WORK TO COMPLETE.
Rewrite the text of the rows below with "Author" swapped for "Writer" and every other character left as is. Omit the pictures from the output.

[DATA SUPPLIED]

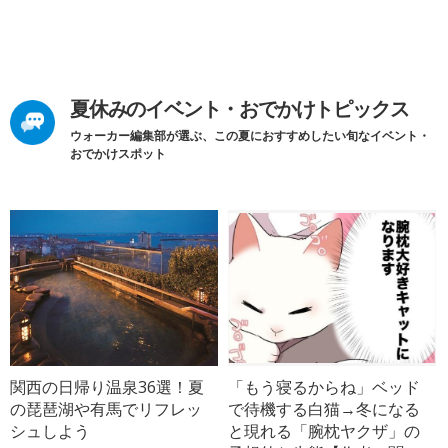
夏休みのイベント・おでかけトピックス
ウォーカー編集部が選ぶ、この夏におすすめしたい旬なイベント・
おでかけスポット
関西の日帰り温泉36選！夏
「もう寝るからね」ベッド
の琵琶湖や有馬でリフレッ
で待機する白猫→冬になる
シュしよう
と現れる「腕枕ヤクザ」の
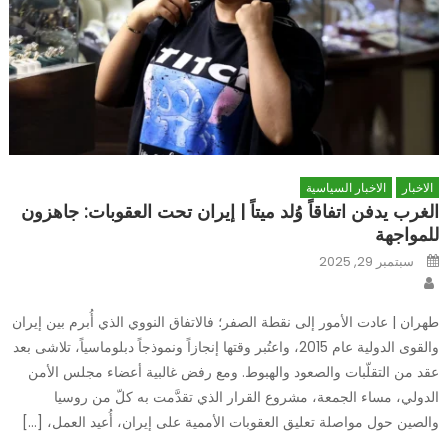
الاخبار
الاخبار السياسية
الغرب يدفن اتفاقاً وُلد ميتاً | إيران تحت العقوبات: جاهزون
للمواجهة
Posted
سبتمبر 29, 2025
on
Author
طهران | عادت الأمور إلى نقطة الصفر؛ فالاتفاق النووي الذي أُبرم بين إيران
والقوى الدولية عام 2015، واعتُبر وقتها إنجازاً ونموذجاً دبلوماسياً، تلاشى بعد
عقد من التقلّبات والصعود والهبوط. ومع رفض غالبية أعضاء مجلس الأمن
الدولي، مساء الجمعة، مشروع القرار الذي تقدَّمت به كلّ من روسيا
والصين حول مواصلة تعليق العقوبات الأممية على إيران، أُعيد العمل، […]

[/DATA SUPPLIED]

RESULT FOR THIS EXERCISE.
夏休みのイベント・おでかけトピックス
ウォーカー編集部が選ぶ、この夏におすすめしたい旬なイベント・
おでかけスポット
関西の日帰り温泉36選！夏
「もう寝るからね」ベッド
の琵琶湖や有馬でリフレッ
で待機する白猫→冬になる
シュしよう
と現れる「腕枕ヤクザ」の
الاخبار
الاخبار السياسية
الغرب يدفن اتفاقاً وُلد ميتاً | إيران تحت العقوبات: جاهزون
للمواجهة
Posted
سبتمبر 29, 2025
on
Writer
طهران | عادت الأمور إلى نقطة الصفر؛ فالاتفاق النووي الذي أُبرم بين إيران
والقوى الدولية عام 2015، واعتُبر وقتها إنجازاً ونموذجاً دبلوماسياً، تلاشى بعد
عقد من التقلّبات والصعود والهبوط. ومع رفض غالبية أعضاء مجلس الأمن
الدولي، مساء الجمعة، مشروع القرار الذي تقدَّمت به كلّ من روسيا
والصين حول مواصلة تعليق العقوبات الأممية على إيران، أُعيد العمل، […]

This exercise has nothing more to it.